Durante a semana do referendo, representantes de instâncias internacionais e governos estrangeiros tentaram influenciar o resultado do referendo, através de declarações destinadas a aterrorizar a população, de tal forma que o referendo foi realizado com os bancos fechados e com controlo de capitais, que foi imposto devido à recusa do BCE de fornecer liquidez após o anúncio da realização do referendo. E, no entanto, a democracia prevaleceu; o povo pronunciou-se claramente e 62% disseram NÃO às medidas assassinas.

O que se seguiu foi um pesadelo em termos de consciência democrática, e uma vergonha. Os credores recusaram examinar o resultado do referendo. Insistiram, usando a ameaça do colapso do sistema bancário e do desastre humanitário, que fossem adoptadas medidas ainda mais severas do que as que tinham sido rejeitadas.

O governo foi forçado a aceitar que o Parlamento legislasse sobre textos pré- preparados, com centenas de páginas, sem deliberação, e em datas pré-determinadas, seguindo um procedimento de urgência. E com os bancos sempre fechados. Essa extorsão foi baptizada de «pré-requisito para um acordo» e o Parlamento foi chamado a abolir as leis que tinham sido aprovadas durante os quatro meses anteriores e a não tomar iniciativas legislativas sem a aprovação prévia dos credores.

Um projecto-lei de cem páginas, apresentado como artigo único, foi aprovado a 15 de julho em menos de 24 horas; um outro, com cerca de 1000 páginas e composto por 3 artigos, foi adoptado em menos de 24 horas a 22 de julho; quase 400 páginas foram adoptadas a 14 de agosto em 24 horas. O parlamento legislou três vezes sob coação e coerção e isso foi feito quando uma parte significativa dos deputados do principal partido do governo, incluindo a Presidente do Parlamento, recusou votar um tal texto. O Parlamento foi dissolvido de forma súbita com vista a garantir uma maioria mais estável para implementar o que o povo rejeitou.

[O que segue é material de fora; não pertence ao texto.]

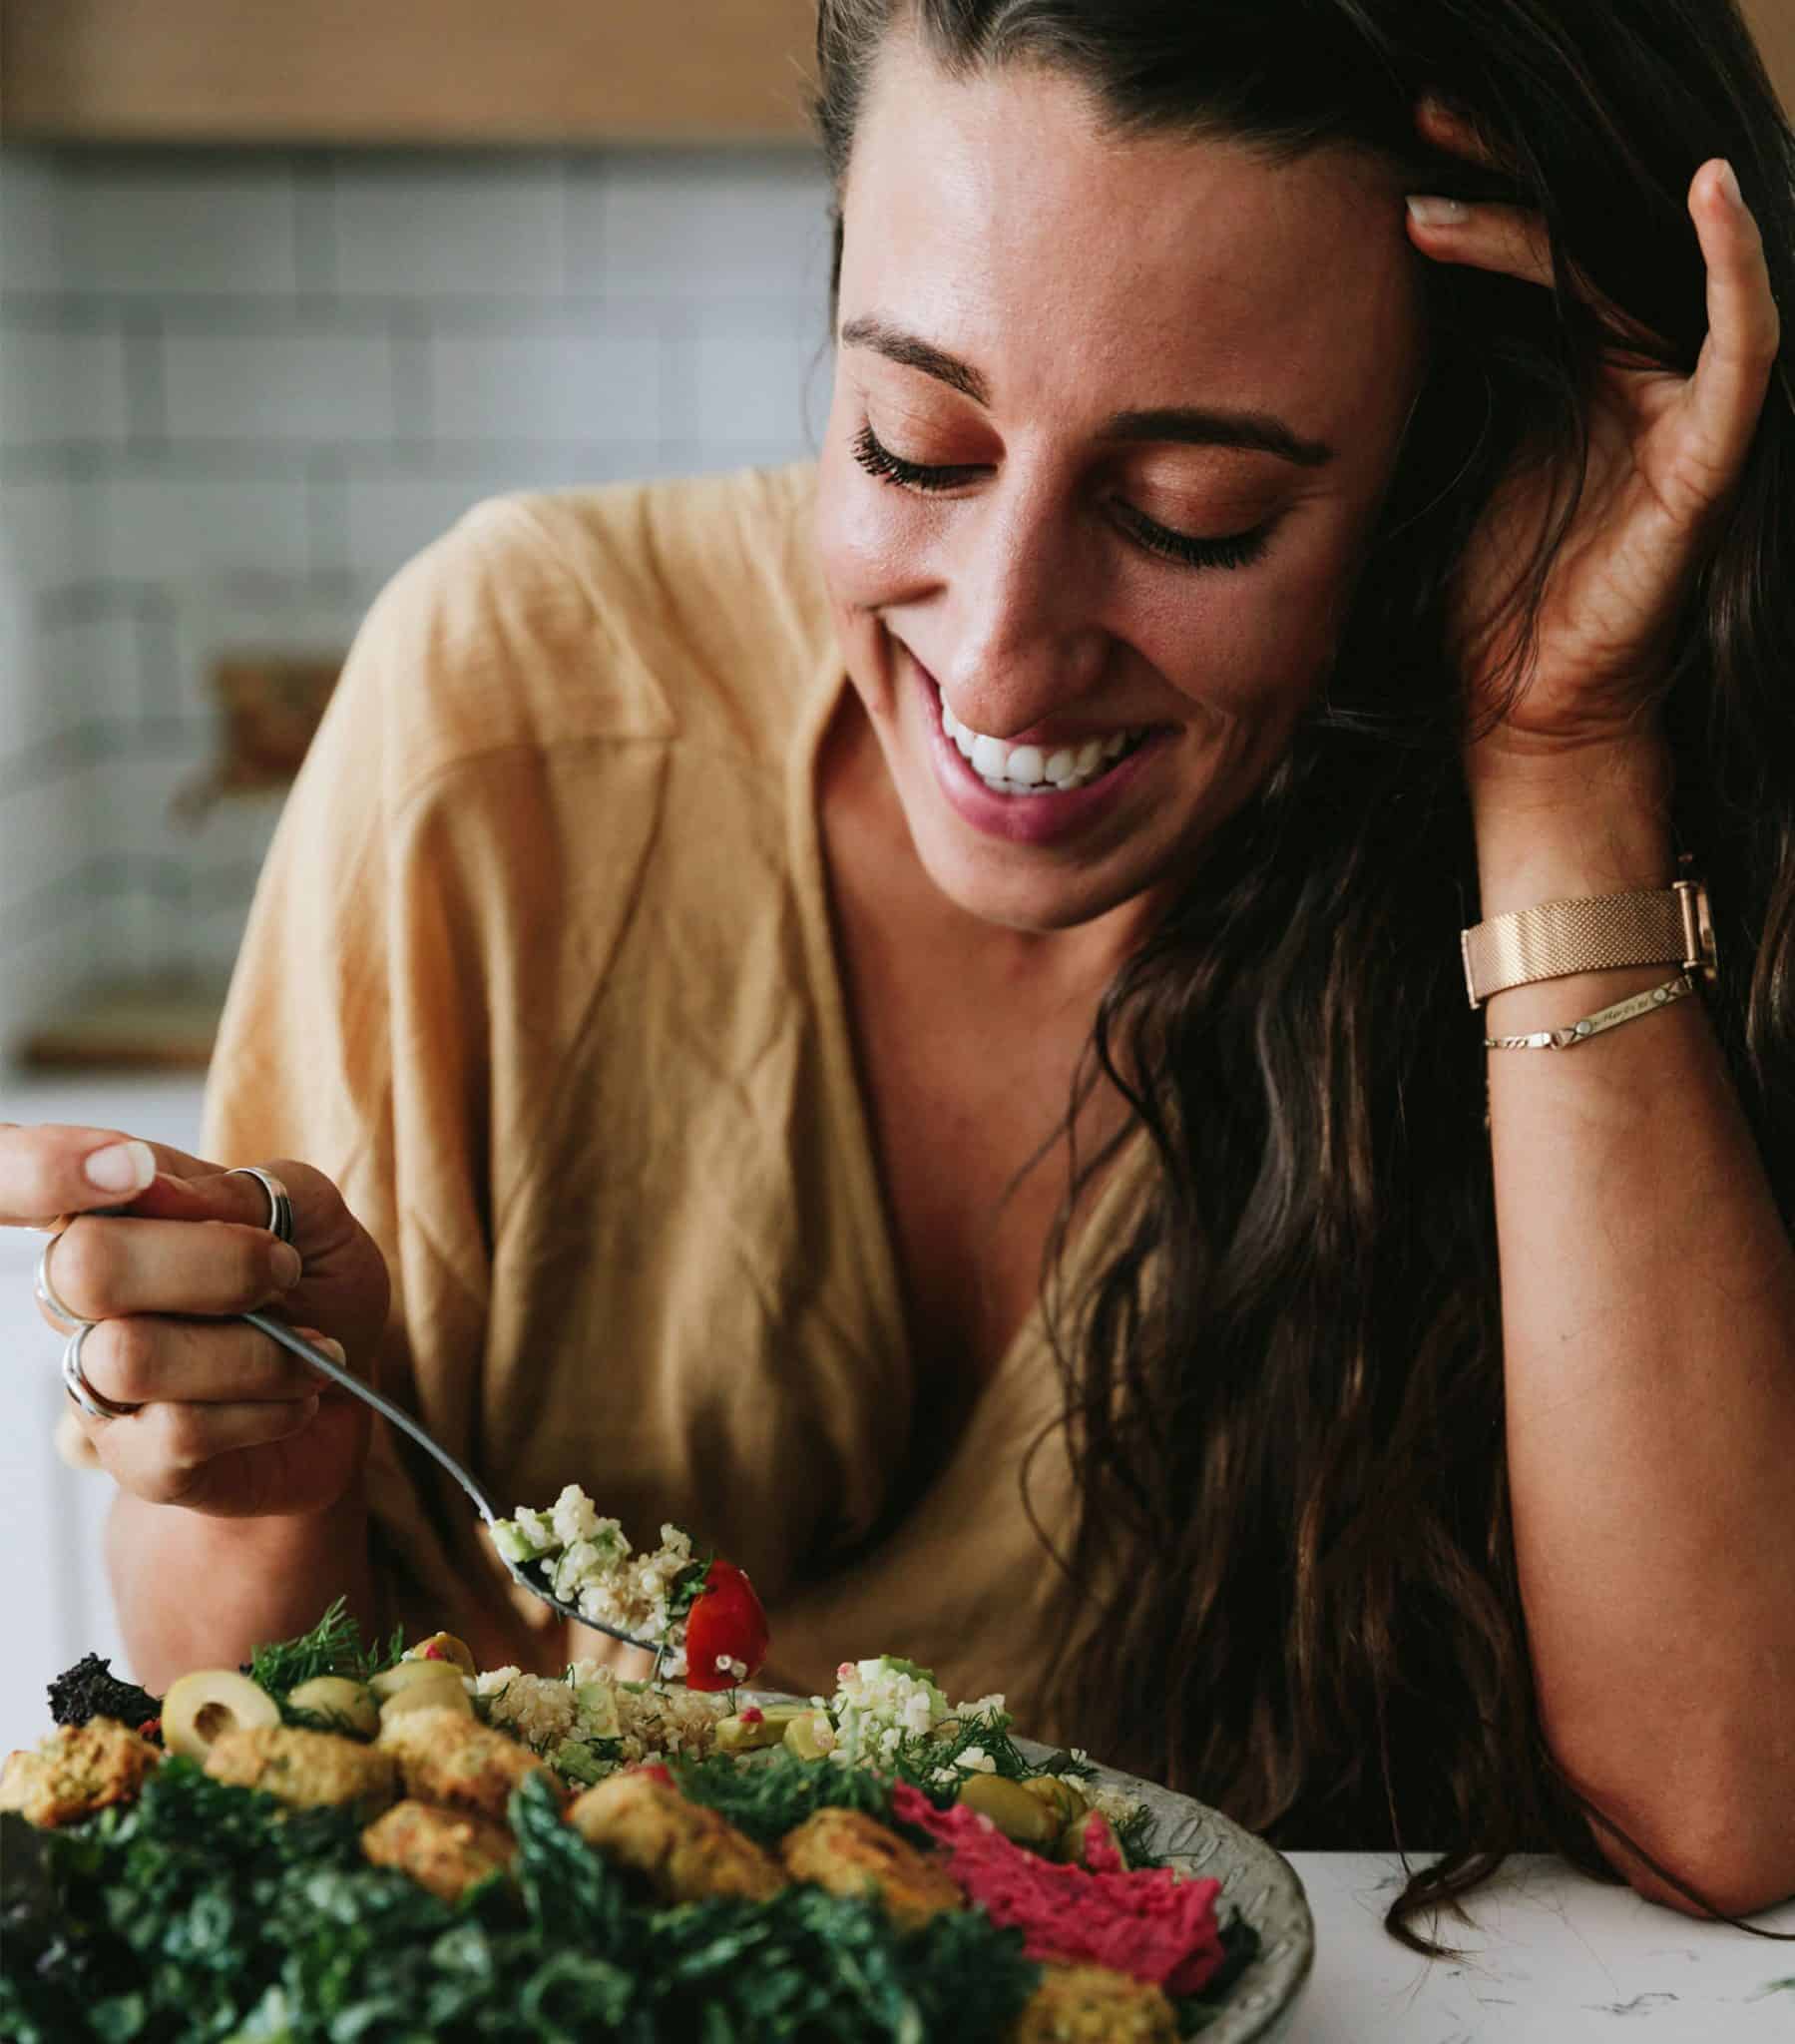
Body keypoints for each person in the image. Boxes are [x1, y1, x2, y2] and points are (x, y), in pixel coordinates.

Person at [5, 0, 1792, 1948]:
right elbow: (271, 1766)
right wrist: (257, 1485)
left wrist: (1559, 765)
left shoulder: (1590, 811)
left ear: (1459, 468)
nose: (1007, 660)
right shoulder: (506, 721)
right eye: (913, 442)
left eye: (1196, 514)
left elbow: (1729, 1804)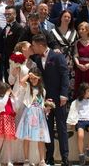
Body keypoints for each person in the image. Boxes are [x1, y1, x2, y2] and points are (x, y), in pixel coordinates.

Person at [30, 35, 69, 166]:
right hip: (44, 99)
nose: (33, 48)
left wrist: (64, 94)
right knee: (47, 129)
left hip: (59, 98)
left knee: (62, 127)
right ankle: (49, 157)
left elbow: (65, 74)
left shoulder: (57, 56)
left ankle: (65, 158)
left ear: (40, 45)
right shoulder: (36, 58)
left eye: (34, 45)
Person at [15, 67, 51, 166]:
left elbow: (42, 104)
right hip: (29, 113)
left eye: (35, 78)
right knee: (27, 137)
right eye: (31, 78)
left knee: (40, 138)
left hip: (39, 115)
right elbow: (21, 81)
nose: (33, 80)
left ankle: (42, 160)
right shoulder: (28, 87)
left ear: (39, 78)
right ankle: (26, 159)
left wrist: (46, 108)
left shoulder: (43, 90)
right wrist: (29, 74)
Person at [66, 82, 89, 166]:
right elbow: (73, 112)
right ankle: (81, 154)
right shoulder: (76, 102)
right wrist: (72, 122)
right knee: (80, 135)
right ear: (83, 92)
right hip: (80, 121)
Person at [0, 81, 17, 166]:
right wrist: (7, 95)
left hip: (9, 121)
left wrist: (14, 97)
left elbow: (15, 107)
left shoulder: (10, 99)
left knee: (8, 142)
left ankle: (9, 160)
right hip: (2, 121)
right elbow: (2, 104)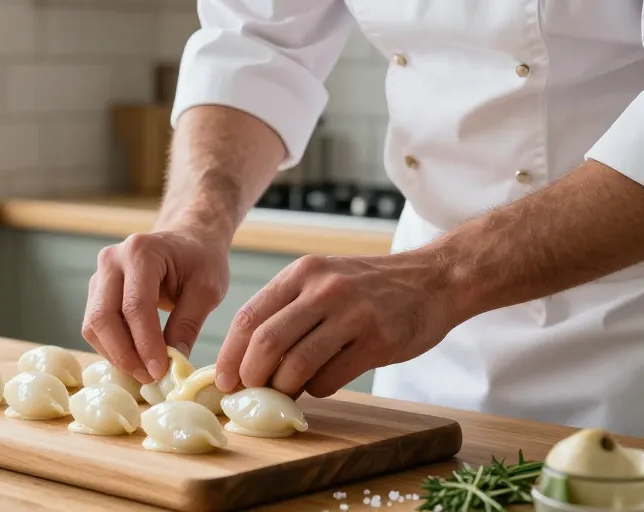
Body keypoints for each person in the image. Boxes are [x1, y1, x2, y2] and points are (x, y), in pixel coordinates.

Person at [81, 1, 644, 437]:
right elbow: (257, 43)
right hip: (426, 349)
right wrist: (194, 220)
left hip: (625, 327)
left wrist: (442, 277)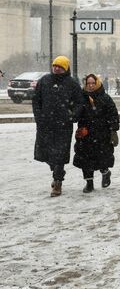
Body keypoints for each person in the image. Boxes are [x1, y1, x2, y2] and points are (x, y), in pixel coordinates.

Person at [32, 56, 84, 197]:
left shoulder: (72, 84)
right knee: (46, 154)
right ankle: (55, 168)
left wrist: (72, 116)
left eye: (60, 66)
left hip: (63, 126)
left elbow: (80, 102)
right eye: (55, 65)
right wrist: (39, 117)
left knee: (60, 154)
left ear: (65, 68)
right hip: (45, 124)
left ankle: (58, 181)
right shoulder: (44, 81)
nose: (56, 68)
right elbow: (36, 100)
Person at [73, 74, 120, 193]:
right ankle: (89, 183)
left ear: (97, 83)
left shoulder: (105, 98)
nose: (90, 86)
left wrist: (113, 130)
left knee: (102, 157)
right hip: (85, 134)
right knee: (86, 159)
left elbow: (113, 114)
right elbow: (76, 115)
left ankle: (105, 173)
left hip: (102, 134)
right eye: (88, 83)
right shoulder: (81, 98)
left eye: (93, 83)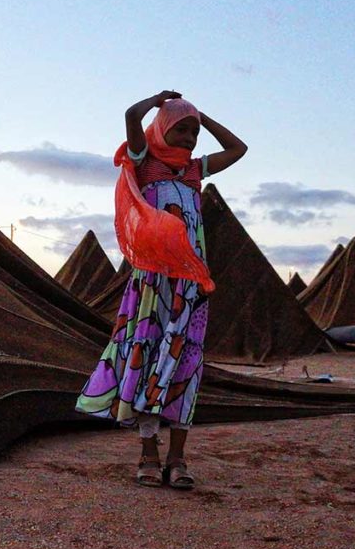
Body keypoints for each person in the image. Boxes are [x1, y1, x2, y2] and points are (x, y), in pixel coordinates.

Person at [75, 90, 247, 489]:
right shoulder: (144, 162)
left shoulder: (195, 171)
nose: (189, 137)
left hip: (190, 284)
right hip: (152, 281)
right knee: (146, 356)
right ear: (162, 129)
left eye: (194, 132)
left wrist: (202, 116)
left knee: (186, 363)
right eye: (181, 129)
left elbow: (238, 148)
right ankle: (148, 453)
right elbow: (130, 116)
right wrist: (156, 102)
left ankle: (178, 457)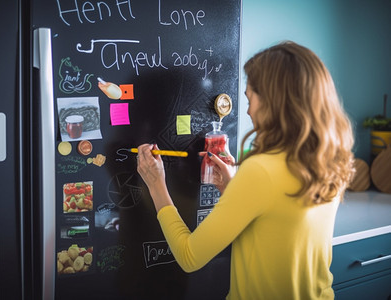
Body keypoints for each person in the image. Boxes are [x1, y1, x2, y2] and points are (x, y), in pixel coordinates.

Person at [136, 41, 355, 300]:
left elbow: (189, 257)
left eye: (251, 99)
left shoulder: (261, 170)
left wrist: (156, 185)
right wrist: (234, 189)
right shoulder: (328, 158)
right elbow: (279, 225)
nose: (249, 111)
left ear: (275, 102)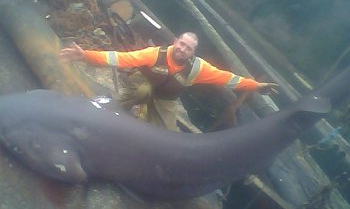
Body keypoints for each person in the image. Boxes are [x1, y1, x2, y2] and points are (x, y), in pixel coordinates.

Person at [60, 32, 277, 131]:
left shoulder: (200, 69)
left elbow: (229, 79)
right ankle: (114, 108)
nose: (183, 49)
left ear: (193, 52)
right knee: (142, 91)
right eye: (181, 44)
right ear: (175, 42)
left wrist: (256, 86)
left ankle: (146, 117)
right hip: (143, 85)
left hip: (166, 98)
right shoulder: (154, 53)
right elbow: (119, 58)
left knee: (167, 136)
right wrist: (85, 55)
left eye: (188, 48)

Minhas senhoras e meus senhores, a dívida soberana está a ser usada contra a população grega e o Parlamento Helénico para restringir a democracia, mas a democracia é um valor supremo e o Parlamento não pode ser reduzido a um carimbo, aprovando normas ditadas, rejeitadas pelo povo e concebidas para destruir as sociedades e as gerações futuras.

Lanço-vos o apelo, parlamentares de todo o mundo: apoiem a exigência de democracia e de soberania parlamentar contra a coerção da dívida; apoiem as iniciativas da Assembleia Geral das Nações Unidas e da comissão ad hoc de auditoria à dívida soberana, assim como as iniciativas de peritos independentes da ONU sobre a dívida e os direitos humanos.

Não permitam que a democracia seja aniquilada na terra onde nasceu. Não permitam que outro parlamento seja obrigado a votar contra a vontade do povo e contra o mandato dos seus deputados. Não permitam que os direitos humanos, as vidas humanas, a dignidade humana e os princípios mais preciosos das Nações Unidas sejam espezinhados para servir o sistema bancário.

O mundo que as pessoas querem não pode ser construído sem os povos do mundo. Obrigada.